Brincadeiras antigas. Porque não brincar?


Brincadeiras antigas. Porque não brincar?
Por Carolina Araujo Lopes

Brincadeiras de rua: amarelinha, corrida, queimada, pique...fazem parte da lembrança de muitas pessoas, mas participam cada vez menos do dia-a-dia das crianças. 
Ultimamente as crianças têm menos contato com outras, brincam menos com os pais (com os adultos e crianças de maneira geral). Porque isso acontece?
Para essa pergunta pode-se encontrar inúmeras respostas. Mudanças no dia-a-dia das pessoas sempre ocorreram, porém, atualmente a mudança de costumes em relação à brincadeira está cada vez maior de uma geração para outra. Algumas coisas vêm contribuindo para essa mudança na sociedade, essa transformação no cotidiano das pessoas, como:

•  A violência, que a cada dia trás mais medo aos moradores das grandes cidades e, de certa forma, impede que as crianças brinquem na rua;
•  A correria cada vez maior e mais precoce para se preparar as crianças para o mercado de trabalho (cursos de inglês, espanhol, informática...);
•  A necessidade dos pais trabalharem mais para possibilitarem aos filhos uma vida melhor (e por isso não têm tempo de brincar com as crianças e quando têm, querem descansar);
•  O valor maior dado ao “Ter” do que ao “Ser”. Assim, mesmo que inconscientemente, os adultos de um modo geral pensam estar fazendo um bem maior à criança trabalhando muito para que ela possa “Ter” o brinquedo que quer e acaba não pensando que ela não tem com quem brincar;
•  A redução das famílias, que cada vez têm menos filhos e assim a criança fica ainda mais privada da relação cotidiana com outras crianças fora do ambiente escolar;
•  Tudo isso aliado às novas tecnologias que fazem os brinquedos mais diferentes e interessantes, mas que não sugerem (ou mesmo não possibilitam) o contato com outras pessoas (é apenas a criança e o jogo de computador ou vídeo-game, mais ninguém).

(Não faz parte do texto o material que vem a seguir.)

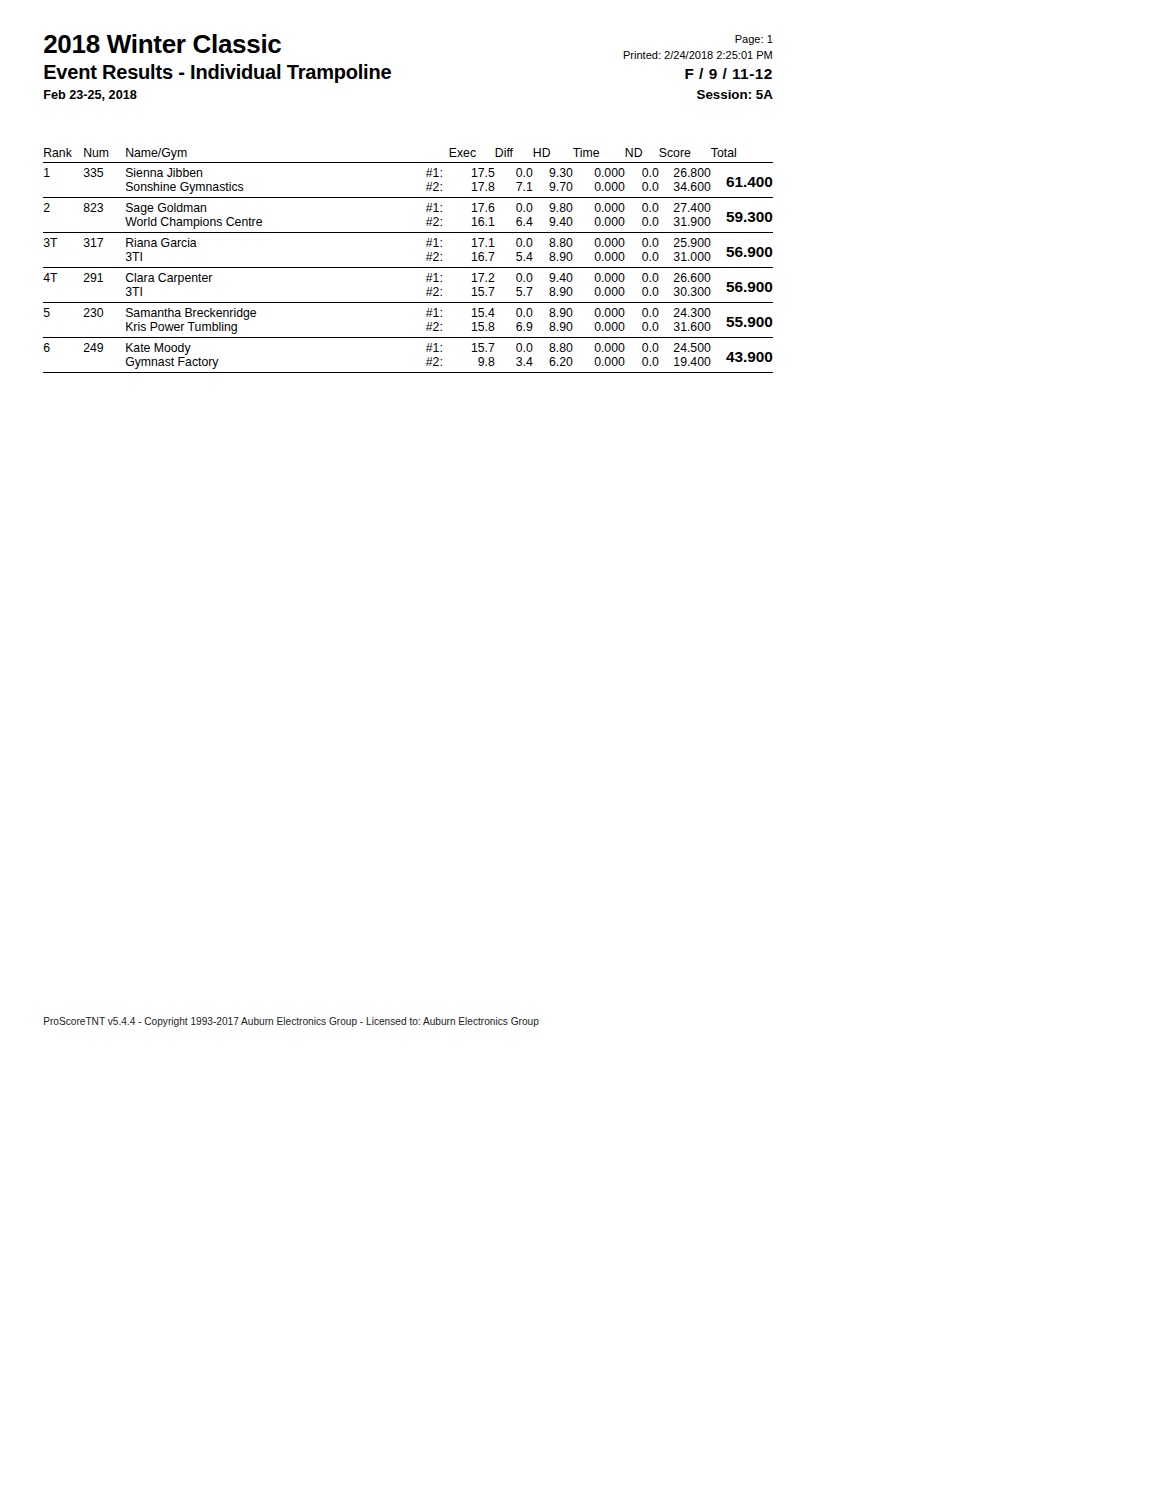2018 Winter Classic
Event Results - Individual Trampoline
Feb 23-25, 2018
Page: 1
Printed: 2/24/2018 2:25:01 PM
F / 9 / 11-12
Session: 5A
| Rank | Num | Name/Gym | | Exec | Diff | HD | Time | ND | Score | Total |
| --- | --- | --- | --- | --- | --- | --- | --- | --- | --- | --- |
| 1 | 335 | Sienna Jibben | #1: | 17.5 | 0.0 | 9.30 | 0.000 | 0.0 | 26.800 | 61.400 |
| | | Sonshine Gymnastics | #2: | 17.8 | 7.1 | 9.70 | 0.000 | 0.0 | 34.600 |
| 2 | 823 | Sage Goldman | #1: | 17.6 | 0.0 | 9.80 | 0.000 | 0.0 | 27.400 | 59.300 |
| | | World Champions Centre | #2: | 16.1 | 6.4 | 9.40 | 0.000 | 0.0 | 31.900 |
| 3T | 317 | Riana Garcia | #1: | 17.1 | 0.0 | 8.80 | 0.000 | 0.0 | 25.900 | 56.900 |
| | | 3TI | #2: | 16.7 | 5.4 | 8.90 | 0.000 | 0.0 | 31.000 |
| 4T | 291 | Clara Carpenter | #1: | 17.2 | 0.0 | 9.40 | 0.000 | 0.0 | 26.600 | 56.900 |
| | | 3TI | #2: | 15.7 | 5.7 | 8.90 | 0.000 | 0.0 | 30.300 |
| 5 | 230 | Samantha Breckenridge | #1: | 15.4 | 0.0 | 8.90 | 0.000 | 0.0 | 24.300 | 55.900 |
| | | Kris Power Tumbling | #2: | 15.8 | 6.9 | 8.90 | 0.000 | 0.0 | 31.600 |
| 6 | 249 | Kate Moody | #1: | 15.7 | 0.0 | 8.80 | 0.000 | 0.0 | 24.500 | 43.900 |
| | | Gymnast Factory | #2: | 9.8 | 3.4 | 6.20 | 0.000 | 0.0 | 19.400 |
ProScoreTNT v5.4.4 - Copyright 1993-2017 Auburn Electronics Group - Licensed to: Auburn Electronics Group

Essas transformações que vêm ocorrendo com a infância estão diretamente ligadas à transformação ocorrida nas famílias. O livro “Cultura Infantil, a construção corporativa da infância” diz que:



As noções tradicionais da infância como um tempo de inocência e de dependência do adulto foram minadas pelo acesso das crianças à cultura popular durante o século XX. Quando a infância começou a mudar, nos anos 50, 80% das crianças viviam em lares onde os pais biológicos eram casados um com o outro. Não é preciso dizer que as famílias mudaram durantes os últimos cinqüenta anos. Antes do final dos anos 80, o número de crianças que viviam com os dois pais biológicos caiu para meros 12%.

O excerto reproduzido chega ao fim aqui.